* WHAT TO PRODUCE
I need every line that includes the word "risks" copied from the material.

----

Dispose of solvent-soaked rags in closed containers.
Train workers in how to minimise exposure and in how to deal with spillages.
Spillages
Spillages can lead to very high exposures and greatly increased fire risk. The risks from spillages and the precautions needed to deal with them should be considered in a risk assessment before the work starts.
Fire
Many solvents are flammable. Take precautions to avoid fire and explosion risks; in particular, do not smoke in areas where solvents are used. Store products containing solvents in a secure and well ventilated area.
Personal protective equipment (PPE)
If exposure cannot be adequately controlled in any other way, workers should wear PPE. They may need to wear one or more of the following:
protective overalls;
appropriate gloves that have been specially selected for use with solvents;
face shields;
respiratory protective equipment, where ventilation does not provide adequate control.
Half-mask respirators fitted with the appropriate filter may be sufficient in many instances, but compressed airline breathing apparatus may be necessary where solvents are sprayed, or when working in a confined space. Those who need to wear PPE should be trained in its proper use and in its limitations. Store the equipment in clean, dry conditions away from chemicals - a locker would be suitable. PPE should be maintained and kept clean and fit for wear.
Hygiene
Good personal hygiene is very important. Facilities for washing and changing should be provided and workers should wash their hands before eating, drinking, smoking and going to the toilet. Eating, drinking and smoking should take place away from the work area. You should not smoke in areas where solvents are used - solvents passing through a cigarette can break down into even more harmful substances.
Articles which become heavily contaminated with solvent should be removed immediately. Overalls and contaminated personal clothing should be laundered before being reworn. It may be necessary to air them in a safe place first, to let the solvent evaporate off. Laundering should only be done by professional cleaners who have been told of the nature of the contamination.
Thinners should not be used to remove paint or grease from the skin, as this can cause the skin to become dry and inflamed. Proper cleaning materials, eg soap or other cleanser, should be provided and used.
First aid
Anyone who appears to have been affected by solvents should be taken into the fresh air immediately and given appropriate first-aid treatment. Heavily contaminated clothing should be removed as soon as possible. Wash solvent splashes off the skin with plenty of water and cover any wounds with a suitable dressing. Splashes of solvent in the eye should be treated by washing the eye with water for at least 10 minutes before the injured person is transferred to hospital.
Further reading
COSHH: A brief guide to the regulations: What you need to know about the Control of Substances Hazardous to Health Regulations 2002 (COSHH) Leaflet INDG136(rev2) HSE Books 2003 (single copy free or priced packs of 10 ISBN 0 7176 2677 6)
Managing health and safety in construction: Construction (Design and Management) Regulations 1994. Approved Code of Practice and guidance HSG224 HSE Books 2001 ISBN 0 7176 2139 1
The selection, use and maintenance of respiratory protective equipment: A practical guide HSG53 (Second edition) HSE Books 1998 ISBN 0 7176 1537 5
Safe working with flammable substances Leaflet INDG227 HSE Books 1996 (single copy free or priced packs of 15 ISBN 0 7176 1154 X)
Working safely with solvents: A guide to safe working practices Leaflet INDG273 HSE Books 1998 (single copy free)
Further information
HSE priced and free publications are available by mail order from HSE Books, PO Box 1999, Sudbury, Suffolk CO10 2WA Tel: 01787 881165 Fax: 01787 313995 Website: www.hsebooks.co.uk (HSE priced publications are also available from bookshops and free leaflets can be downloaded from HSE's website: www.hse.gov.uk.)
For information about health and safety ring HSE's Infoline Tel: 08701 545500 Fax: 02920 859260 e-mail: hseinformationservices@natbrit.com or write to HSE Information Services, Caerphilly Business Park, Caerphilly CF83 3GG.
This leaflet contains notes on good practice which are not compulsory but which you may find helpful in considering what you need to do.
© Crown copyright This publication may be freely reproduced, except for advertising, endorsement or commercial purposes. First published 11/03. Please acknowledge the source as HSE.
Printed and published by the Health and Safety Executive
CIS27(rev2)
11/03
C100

----

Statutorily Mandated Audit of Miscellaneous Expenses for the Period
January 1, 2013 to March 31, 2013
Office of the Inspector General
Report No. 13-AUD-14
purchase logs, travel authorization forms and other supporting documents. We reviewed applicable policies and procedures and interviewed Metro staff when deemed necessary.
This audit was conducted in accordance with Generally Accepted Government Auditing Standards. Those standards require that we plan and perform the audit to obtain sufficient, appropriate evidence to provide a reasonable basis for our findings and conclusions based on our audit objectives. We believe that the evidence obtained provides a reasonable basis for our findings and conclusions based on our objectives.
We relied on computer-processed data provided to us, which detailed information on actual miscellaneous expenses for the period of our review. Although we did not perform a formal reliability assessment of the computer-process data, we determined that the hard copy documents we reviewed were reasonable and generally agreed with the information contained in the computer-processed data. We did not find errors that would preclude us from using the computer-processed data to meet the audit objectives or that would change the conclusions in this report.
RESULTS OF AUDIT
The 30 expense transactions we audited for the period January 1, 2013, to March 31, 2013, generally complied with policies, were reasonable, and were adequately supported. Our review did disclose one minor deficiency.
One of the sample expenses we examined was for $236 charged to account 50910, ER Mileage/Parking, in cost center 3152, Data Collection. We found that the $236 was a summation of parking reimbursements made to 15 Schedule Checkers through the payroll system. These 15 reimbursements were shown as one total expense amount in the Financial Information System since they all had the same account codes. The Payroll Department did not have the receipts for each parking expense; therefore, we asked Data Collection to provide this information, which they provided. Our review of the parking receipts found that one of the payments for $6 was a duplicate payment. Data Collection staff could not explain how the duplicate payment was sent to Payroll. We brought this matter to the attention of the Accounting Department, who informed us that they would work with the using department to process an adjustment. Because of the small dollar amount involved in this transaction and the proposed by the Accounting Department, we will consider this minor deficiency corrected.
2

----

* WRITTEN SOLUTION
Spillages can lead to very high exposures and greatly increased fire risk. The risks from spillages and the precautions needed to deal with them should be considered in a risk assessment before the work starts.
Many solvents are flammable. Take precautions to avoid fire and explosion risks; in particular, do not smoke in areas where solvents are used. Store products containing solvents in a secure and well ventilated area.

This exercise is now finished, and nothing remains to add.